You can place the ring (or partial ring) underground at a variety of locations
that would be higher density, you could have it be further out from downtown
as a mix of above and below ground, it's just about what we are willing to
pay. Obviously, an all-above-ground follows-the-beltway route would be pretty
low density.

As you know, the DC Metro has several U shaped lines. It takes a ridiculously
long time to get from say, College Park to Dupont Circle. Or from the stadium
to Silver Spring. A few linker lines would make the downtown system far
quicker internally and also accelerate those kinds of trips, even if it
doesn't create a full ring. The goal should be much like the NY system: I can
get anywhere in DC relatively easily using only the Metro.

I think the way you've phrased the cost-benefit is exceedingly narrow.
Operating a train is a fixed cost, if it's highly utilized the cost goes down.
As such, making the service more useful can shift the cost-benefit. Also,
there are benefits (for example fewer cars on the road) which don't seem to be
taken into account.

Finally a key assumption here is that Uber's price is real. I personally don't
think Uber's current prices are sustainable. They are either 1.) subsidized by
investor capital or 2.) dependent on paying drivers essentially minimum wage
(maybe even less) or 3.) both. If you didn't have Uber around would your
analysis shift? (genuine question) In the past I doubt we'd have said, "Taxis
are a replacement for public transit." We should be careful of making a
similar argument today.

Re. low wage workers, it's a concern. You make some good points, but I'm not
sure I buy that the answer is Uber or leasing EVs. How many have access to a
charger for that EV? How many can get a driver's license? The poor often live
precariously, they may not be able to park that car a month or two from now,
or who knows what other problems might come up.

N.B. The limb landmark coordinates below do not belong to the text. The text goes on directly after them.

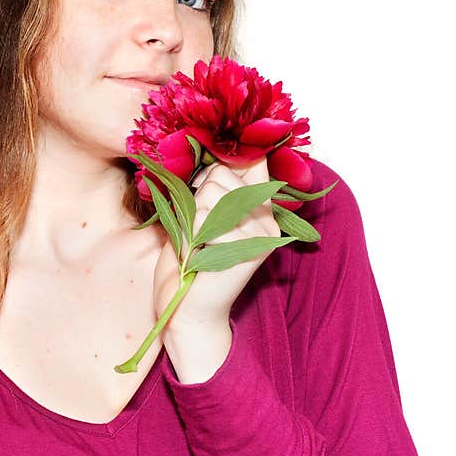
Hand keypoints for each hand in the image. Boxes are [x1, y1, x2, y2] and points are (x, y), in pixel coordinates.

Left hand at [152, 154, 281, 334]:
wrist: (186, 310)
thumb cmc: (189, 260)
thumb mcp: (201, 212)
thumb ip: (216, 183)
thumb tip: (217, 145)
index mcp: (261, 206)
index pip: (250, 160)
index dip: (221, 164)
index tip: (206, 182)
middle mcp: (269, 217)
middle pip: (220, 174)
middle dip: (196, 197)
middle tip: (197, 230)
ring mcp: (262, 234)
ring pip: (211, 194)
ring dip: (190, 218)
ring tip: (197, 245)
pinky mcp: (248, 249)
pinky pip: (204, 218)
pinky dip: (190, 236)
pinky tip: (198, 257)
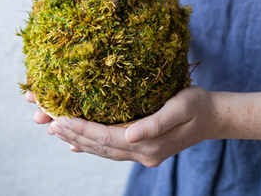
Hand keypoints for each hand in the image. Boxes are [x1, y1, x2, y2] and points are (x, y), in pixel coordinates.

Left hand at [46, 86, 218, 166]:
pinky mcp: (142, 149)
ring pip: (102, 149)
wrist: (214, 117)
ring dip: (77, 139)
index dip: (81, 128)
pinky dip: (91, 147)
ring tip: (54, 129)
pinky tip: (76, 145)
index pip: (106, 138)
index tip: (59, 118)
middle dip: (71, 133)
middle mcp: (142, 154)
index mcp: (149, 144)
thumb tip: (130, 135)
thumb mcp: (182, 106)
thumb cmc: (199, 105)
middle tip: (45, 120)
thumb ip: (156, 122)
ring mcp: (142, 154)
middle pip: (98, 146)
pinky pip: (111, 150)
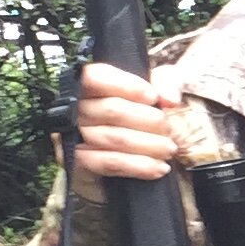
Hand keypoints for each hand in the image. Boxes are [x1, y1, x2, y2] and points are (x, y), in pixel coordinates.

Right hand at [71, 61, 183, 181]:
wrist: (135, 149)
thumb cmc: (147, 111)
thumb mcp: (159, 86)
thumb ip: (168, 82)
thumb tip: (169, 98)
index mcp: (88, 83)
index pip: (96, 78)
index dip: (127, 86)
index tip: (153, 97)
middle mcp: (76, 108)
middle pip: (111, 110)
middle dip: (147, 119)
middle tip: (168, 128)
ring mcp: (75, 136)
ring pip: (114, 138)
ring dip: (148, 145)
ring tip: (169, 148)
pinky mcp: (80, 162)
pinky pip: (109, 163)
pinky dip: (137, 166)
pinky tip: (158, 167)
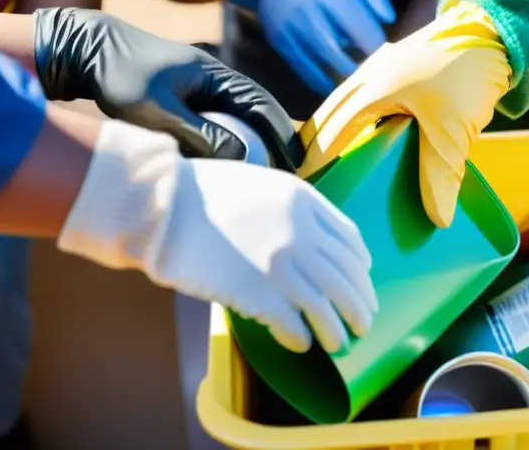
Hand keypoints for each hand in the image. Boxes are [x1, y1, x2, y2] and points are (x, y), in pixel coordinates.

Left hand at [33, 7, 301, 166]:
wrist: (85, 50)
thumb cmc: (119, 76)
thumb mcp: (158, 110)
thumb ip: (198, 133)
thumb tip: (240, 157)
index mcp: (215, 74)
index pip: (262, 106)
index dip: (281, 134)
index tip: (293, 163)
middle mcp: (213, 78)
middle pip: (256, 112)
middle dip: (273, 141)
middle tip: (285, 174)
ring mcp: (198, 87)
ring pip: (236, 118)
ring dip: (251, 142)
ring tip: (261, 174)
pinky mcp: (182, 97)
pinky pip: (215, 121)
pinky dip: (227, 140)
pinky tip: (224, 163)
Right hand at [58, 121, 377, 352]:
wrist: (165, 205)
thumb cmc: (206, 193)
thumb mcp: (265, 184)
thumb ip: (296, 208)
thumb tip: (316, 241)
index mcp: (306, 203)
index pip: (350, 242)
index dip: (360, 269)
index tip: (362, 282)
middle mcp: (302, 234)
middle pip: (346, 278)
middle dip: (359, 305)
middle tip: (364, 323)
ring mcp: (282, 266)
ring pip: (326, 307)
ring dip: (338, 330)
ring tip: (340, 343)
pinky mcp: (258, 294)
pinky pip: (293, 324)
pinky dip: (302, 337)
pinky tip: (301, 343)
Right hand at [212, 0, 395, 95]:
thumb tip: (389, 21)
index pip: (362, 30)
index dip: (377, 46)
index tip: (385, 51)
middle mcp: (311, 12)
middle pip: (342, 53)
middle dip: (361, 67)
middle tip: (373, 71)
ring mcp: (293, 30)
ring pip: (323, 65)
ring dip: (343, 76)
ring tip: (356, 78)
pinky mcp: (281, 43)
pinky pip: (304, 70)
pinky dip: (321, 80)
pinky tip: (332, 83)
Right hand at [298, 0, 511, 227]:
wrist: (493, 31)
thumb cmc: (466, 75)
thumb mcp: (452, 131)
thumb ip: (440, 174)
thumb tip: (437, 219)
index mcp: (372, 90)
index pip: (331, 132)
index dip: (316, 161)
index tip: (306, 185)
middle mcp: (369, 75)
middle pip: (329, 114)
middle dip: (316, 144)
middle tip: (312, 176)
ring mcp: (383, 65)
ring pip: (346, 102)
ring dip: (335, 128)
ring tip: (332, 157)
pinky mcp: (400, 64)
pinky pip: (365, 94)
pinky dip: (357, 115)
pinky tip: (368, 132)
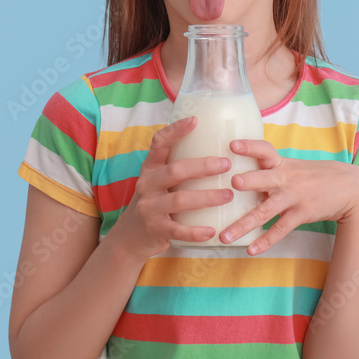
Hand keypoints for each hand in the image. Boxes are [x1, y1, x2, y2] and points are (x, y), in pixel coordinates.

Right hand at [112, 116, 234, 260]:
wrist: (129, 237)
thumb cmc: (155, 203)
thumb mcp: (158, 182)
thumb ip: (178, 169)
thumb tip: (216, 150)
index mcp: (150, 169)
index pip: (159, 143)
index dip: (175, 130)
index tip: (196, 120)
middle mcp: (147, 185)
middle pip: (175, 170)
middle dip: (203, 166)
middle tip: (227, 164)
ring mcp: (149, 208)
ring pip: (179, 199)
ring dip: (207, 197)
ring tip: (229, 195)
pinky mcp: (155, 229)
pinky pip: (178, 230)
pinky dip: (196, 231)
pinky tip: (212, 231)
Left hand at [219, 139, 358, 255]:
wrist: (350, 188)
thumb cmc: (316, 176)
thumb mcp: (294, 167)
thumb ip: (271, 171)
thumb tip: (241, 175)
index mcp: (282, 163)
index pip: (264, 150)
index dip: (249, 146)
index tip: (232, 145)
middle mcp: (285, 178)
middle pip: (263, 179)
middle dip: (248, 180)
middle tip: (232, 183)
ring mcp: (293, 197)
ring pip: (265, 211)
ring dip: (243, 224)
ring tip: (225, 235)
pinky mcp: (301, 213)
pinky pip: (280, 229)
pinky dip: (265, 241)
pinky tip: (250, 250)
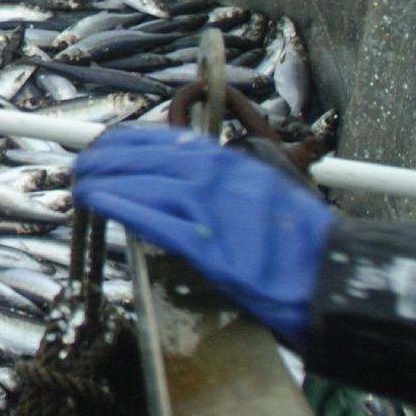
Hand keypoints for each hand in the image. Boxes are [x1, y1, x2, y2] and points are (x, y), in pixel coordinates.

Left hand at [73, 125, 334, 346]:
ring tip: (81, 184)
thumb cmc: (302, 242)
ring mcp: (213, 209)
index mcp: (232, 163)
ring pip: (143, 183)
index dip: (127, 141)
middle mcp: (219, 177)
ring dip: (103, 181)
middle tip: (82, 166)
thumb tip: (185, 179)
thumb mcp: (265, 191)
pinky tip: (96, 201)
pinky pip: (153, 218)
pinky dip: (119, 206)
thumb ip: (226, 181)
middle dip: (106, 159)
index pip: (166, 140)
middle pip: (146, 157)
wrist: (334, 276)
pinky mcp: (209, 246)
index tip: (104, 145)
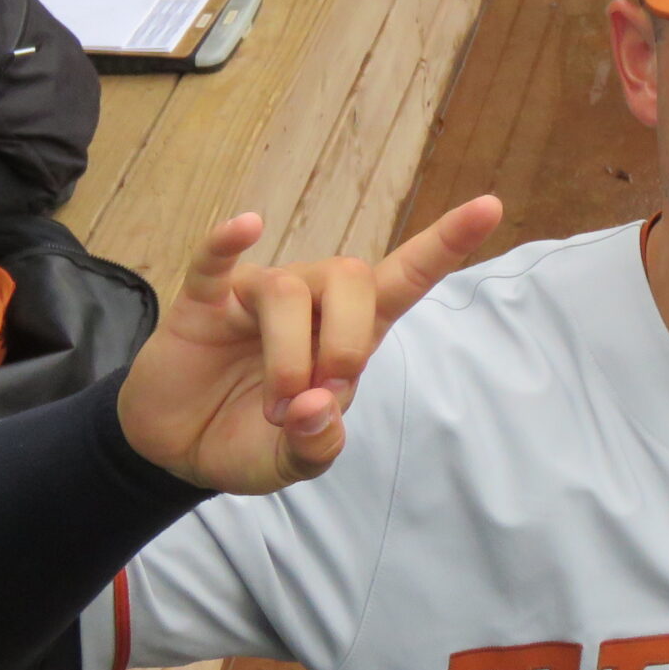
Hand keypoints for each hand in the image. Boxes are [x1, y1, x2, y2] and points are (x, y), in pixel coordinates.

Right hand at [115, 198, 502, 494]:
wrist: (178, 450)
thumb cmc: (250, 440)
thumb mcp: (293, 464)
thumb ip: (318, 445)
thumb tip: (319, 406)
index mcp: (350, 332)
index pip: (405, 278)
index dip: (445, 244)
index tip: (491, 206)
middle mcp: (310, 300)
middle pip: (350, 275)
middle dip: (344, 342)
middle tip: (317, 398)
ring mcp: (256, 295)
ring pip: (289, 290)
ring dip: (288, 355)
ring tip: (275, 405)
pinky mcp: (204, 300)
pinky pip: (216, 260)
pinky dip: (229, 241)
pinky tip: (247, 226)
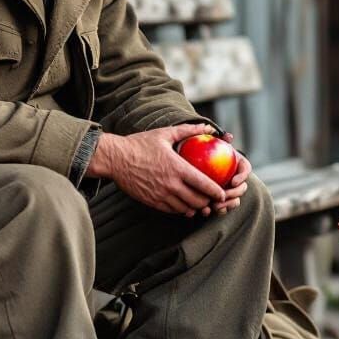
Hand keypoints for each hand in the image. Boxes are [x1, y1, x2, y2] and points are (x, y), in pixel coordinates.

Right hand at [86, 124, 226, 216]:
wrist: (115, 159)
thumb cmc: (139, 144)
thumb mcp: (164, 134)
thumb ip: (188, 131)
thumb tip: (207, 127)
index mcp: (177, 168)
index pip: (203, 184)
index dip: (217, 191)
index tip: (223, 193)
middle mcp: (170, 184)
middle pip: (197, 200)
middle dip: (208, 202)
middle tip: (213, 199)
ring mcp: (161, 195)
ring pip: (186, 209)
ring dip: (195, 208)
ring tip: (201, 204)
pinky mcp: (152, 201)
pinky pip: (172, 211)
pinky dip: (181, 210)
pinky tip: (185, 206)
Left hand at [206, 131, 250, 216]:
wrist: (192, 162)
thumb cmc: (202, 150)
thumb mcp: (209, 142)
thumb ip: (219, 138)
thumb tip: (228, 136)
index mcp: (237, 164)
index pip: (245, 170)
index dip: (242, 177)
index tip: (233, 182)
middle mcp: (236, 179)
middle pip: (242, 189)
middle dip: (234, 194)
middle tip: (222, 196)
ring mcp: (229, 192)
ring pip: (234, 201)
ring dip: (227, 205)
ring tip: (214, 206)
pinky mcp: (221, 201)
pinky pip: (223, 209)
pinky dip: (216, 211)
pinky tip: (206, 211)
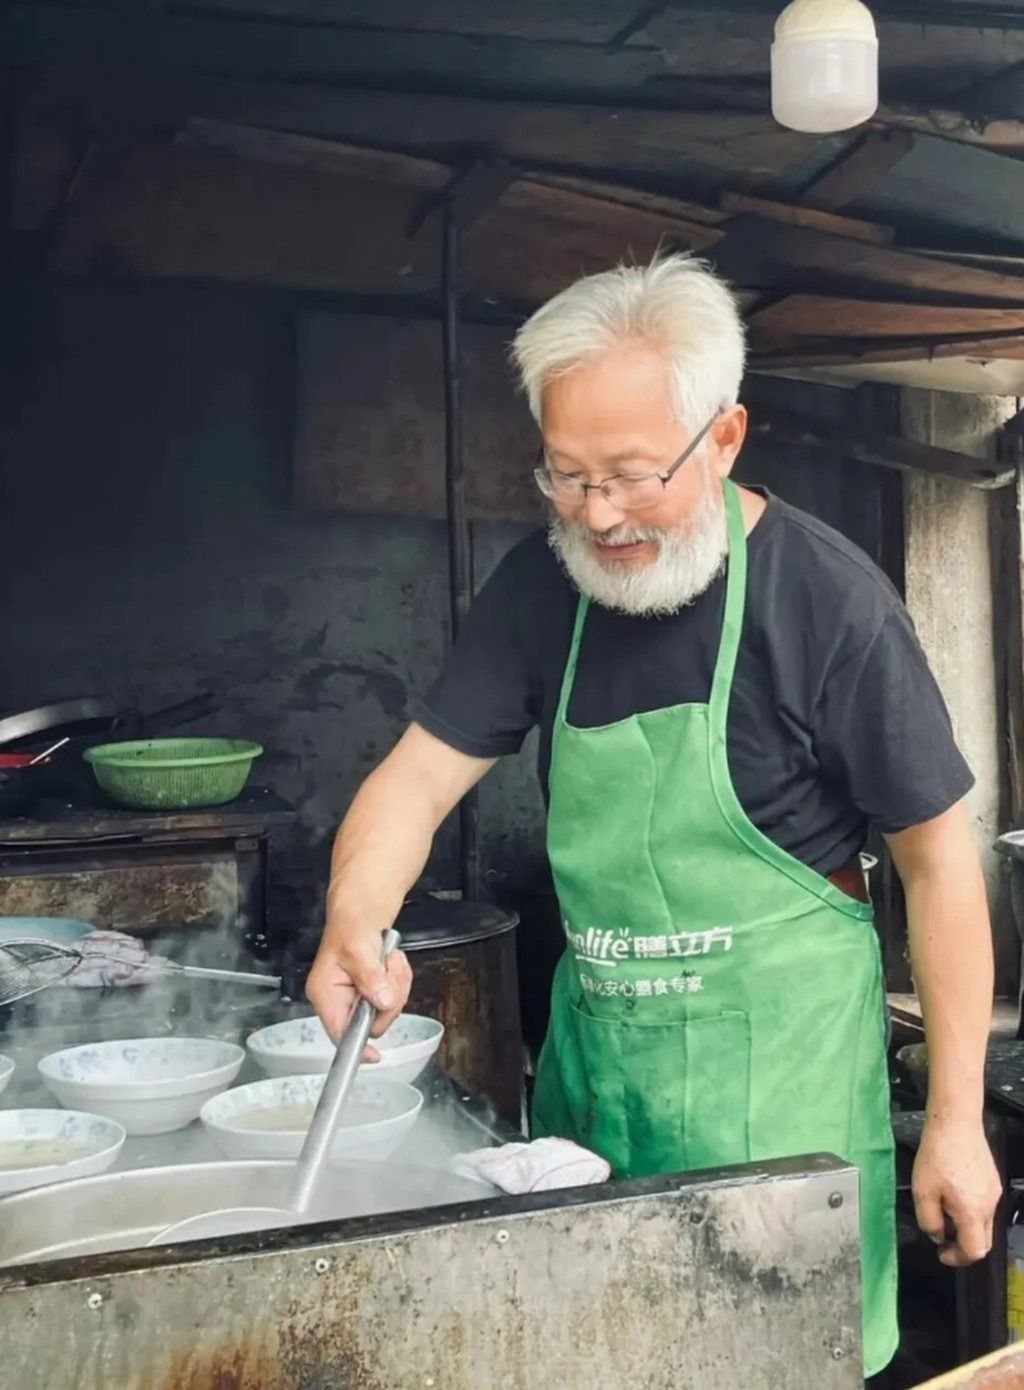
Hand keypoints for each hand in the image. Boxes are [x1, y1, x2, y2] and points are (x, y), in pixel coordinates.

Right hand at [305, 932, 411, 1057]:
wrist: (360, 916)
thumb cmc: (350, 928)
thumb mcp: (358, 949)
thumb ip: (370, 977)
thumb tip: (382, 1001)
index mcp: (325, 994)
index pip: (339, 1033)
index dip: (358, 1046)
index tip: (375, 1055)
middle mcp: (339, 1001)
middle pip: (373, 1022)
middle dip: (390, 996)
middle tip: (389, 970)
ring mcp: (358, 1000)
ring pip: (388, 1009)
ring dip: (397, 983)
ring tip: (388, 960)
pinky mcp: (373, 994)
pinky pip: (396, 997)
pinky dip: (400, 979)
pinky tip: (391, 962)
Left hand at [912, 1115, 1001, 1266]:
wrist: (955, 1122)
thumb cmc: (937, 1154)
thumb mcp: (923, 1191)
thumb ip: (929, 1221)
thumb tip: (937, 1236)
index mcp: (973, 1212)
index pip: (975, 1251)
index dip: (958, 1258)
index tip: (942, 1253)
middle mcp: (990, 1205)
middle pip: (983, 1240)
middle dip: (963, 1245)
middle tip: (942, 1236)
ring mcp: (994, 1192)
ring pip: (984, 1222)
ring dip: (965, 1226)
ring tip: (943, 1208)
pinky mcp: (993, 1180)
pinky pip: (984, 1205)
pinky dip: (970, 1210)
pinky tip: (952, 1192)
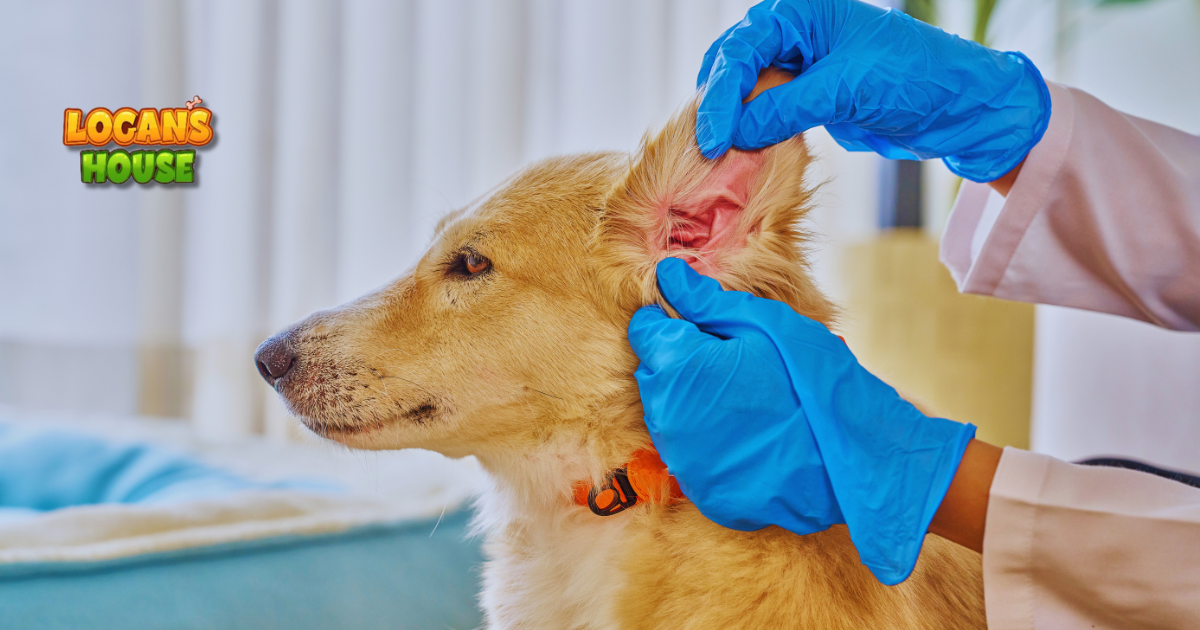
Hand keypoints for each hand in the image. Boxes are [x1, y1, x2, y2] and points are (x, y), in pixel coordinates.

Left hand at [628, 258, 975, 584]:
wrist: (851, 461)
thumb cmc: (811, 381)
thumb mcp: (766, 324)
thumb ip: (707, 301)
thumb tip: (667, 275)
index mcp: (677, 363)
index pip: (645, 328)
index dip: (676, 319)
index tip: (710, 325)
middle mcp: (665, 412)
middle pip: (654, 369)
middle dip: (682, 358)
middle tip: (736, 359)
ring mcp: (679, 455)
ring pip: (668, 410)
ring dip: (693, 397)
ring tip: (745, 396)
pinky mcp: (698, 486)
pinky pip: (688, 449)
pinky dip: (708, 436)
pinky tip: (747, 431)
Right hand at [696, 0, 1050, 182]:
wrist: (958, 105)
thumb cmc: (912, 78)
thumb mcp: (844, 90)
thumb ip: (784, 108)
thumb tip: (733, 134)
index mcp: (799, 11)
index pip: (740, 50)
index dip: (720, 96)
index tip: (713, 139)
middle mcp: (792, 30)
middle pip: (732, 66)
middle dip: (717, 106)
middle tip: (707, 150)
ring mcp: (798, 62)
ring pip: (744, 90)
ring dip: (731, 121)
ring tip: (719, 156)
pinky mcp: (807, 93)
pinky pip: (764, 110)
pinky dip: (751, 131)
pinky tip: (744, 154)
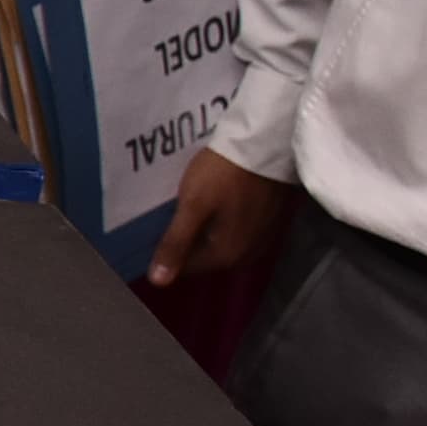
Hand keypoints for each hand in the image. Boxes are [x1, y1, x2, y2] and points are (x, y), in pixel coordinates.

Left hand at [142, 151, 296, 291]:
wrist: (266, 143)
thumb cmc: (224, 174)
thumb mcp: (193, 206)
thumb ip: (175, 244)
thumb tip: (158, 282)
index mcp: (227, 257)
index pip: (186, 268)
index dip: (168, 251)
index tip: (155, 229)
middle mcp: (248, 255)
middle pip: (206, 256)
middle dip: (187, 241)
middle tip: (171, 215)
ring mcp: (262, 238)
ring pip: (222, 243)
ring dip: (206, 230)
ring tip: (192, 207)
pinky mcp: (270, 220)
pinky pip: (238, 230)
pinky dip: (224, 221)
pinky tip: (217, 202)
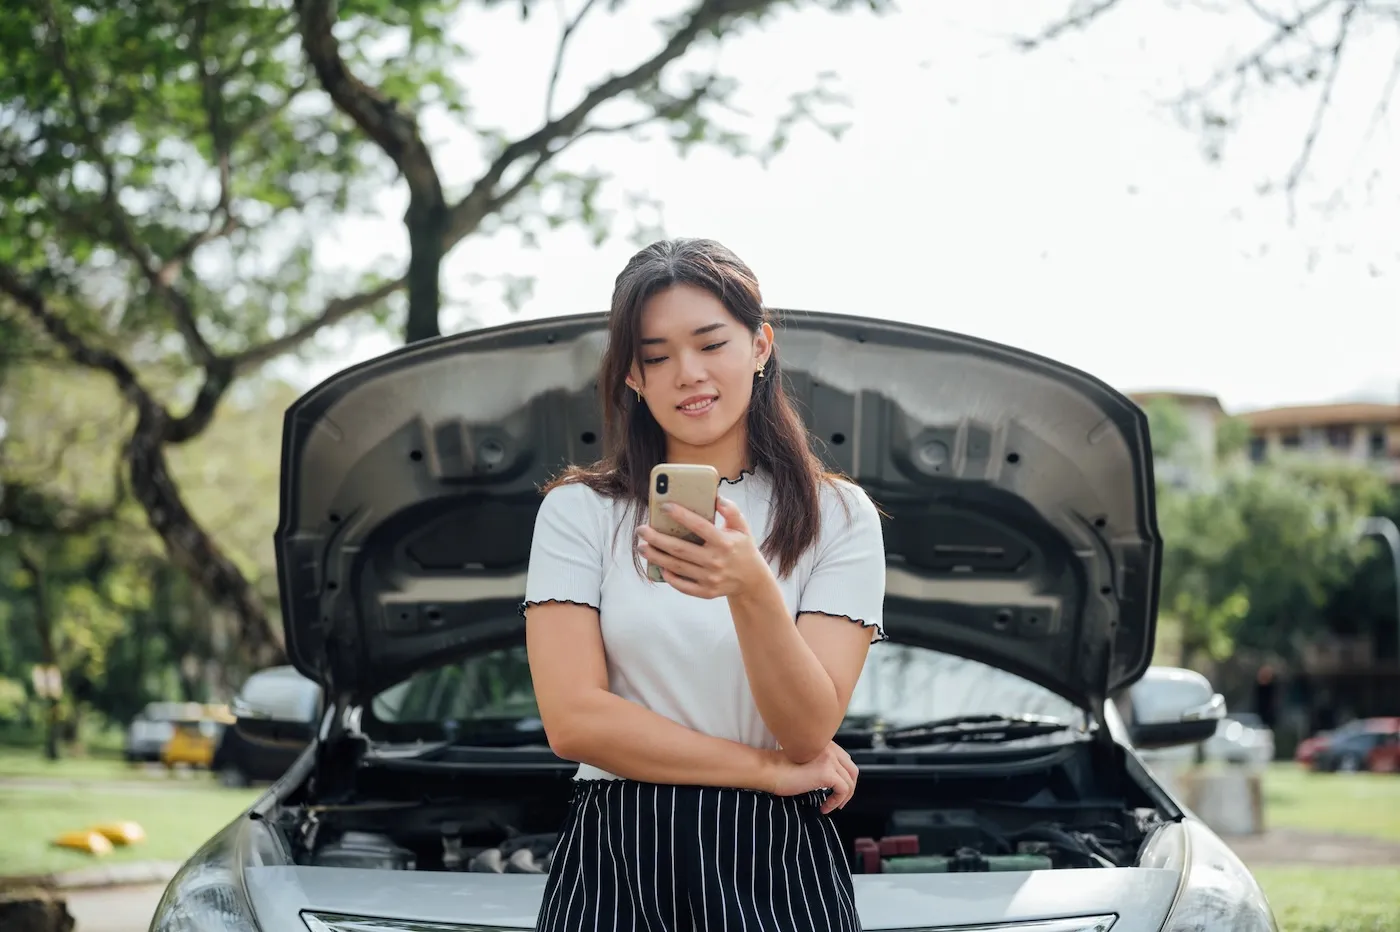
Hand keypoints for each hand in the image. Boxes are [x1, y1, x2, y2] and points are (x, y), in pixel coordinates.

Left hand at [636, 496, 767, 598]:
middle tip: (641, 530)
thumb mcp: (742, 527)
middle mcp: (716, 561)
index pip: (700, 526)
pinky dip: (671, 577)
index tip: (665, 506)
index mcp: (725, 542)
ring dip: (656, 557)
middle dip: (657, 539)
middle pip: (680, 549)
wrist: (752, 580)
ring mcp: (710, 578)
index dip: (682, 515)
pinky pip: (683, 586)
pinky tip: (660, 567)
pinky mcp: (706, 592)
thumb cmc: (742, 548)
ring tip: (641, 547)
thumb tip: (716, 498)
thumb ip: (731, 511)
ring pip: (677, 567)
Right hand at [768, 742, 857, 813]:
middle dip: (849, 787)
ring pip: (850, 782)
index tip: (834, 790)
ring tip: (830, 805)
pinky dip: (836, 801)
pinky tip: (824, 807)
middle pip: (852, 770)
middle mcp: (829, 747)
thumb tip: (832, 781)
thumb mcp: (804, 761)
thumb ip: (819, 763)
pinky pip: (843, 790)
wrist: (769, 770)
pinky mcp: (827, 772)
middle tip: (838, 800)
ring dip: (843, 798)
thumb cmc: (779, 769)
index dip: (843, 776)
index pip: (845, 760)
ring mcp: (829, 759)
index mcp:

In short, I think focusing on top line cost-per-ride is a very incomplete way
to look at infrastructure.

p.s. $40 from downtown DC to Annapolis, wow Uber is cheaper out there than
here in the bay area.

------
bane
Anybody who's interesting in doing something cool on a train should seriously
consider the Synchrony demoparty.

[https://synchrony.nyc/](https://synchrony.nyc/)

------
jononomo
I have used Amtrak a great over the past 13 years that I have lived in NYC.
Back around 2006 a 10-hour trip from NYC to Pittsburgh cost me $60. Now it is
much more expensive.

I still love Amtrak, though. Their iPhone app is pretty good, their customer
service has always been excellent, and I really enjoy traveling by train -- it
is so much more comfortable and efficient than any other mode of transport,
and it is a great environment for getting work done.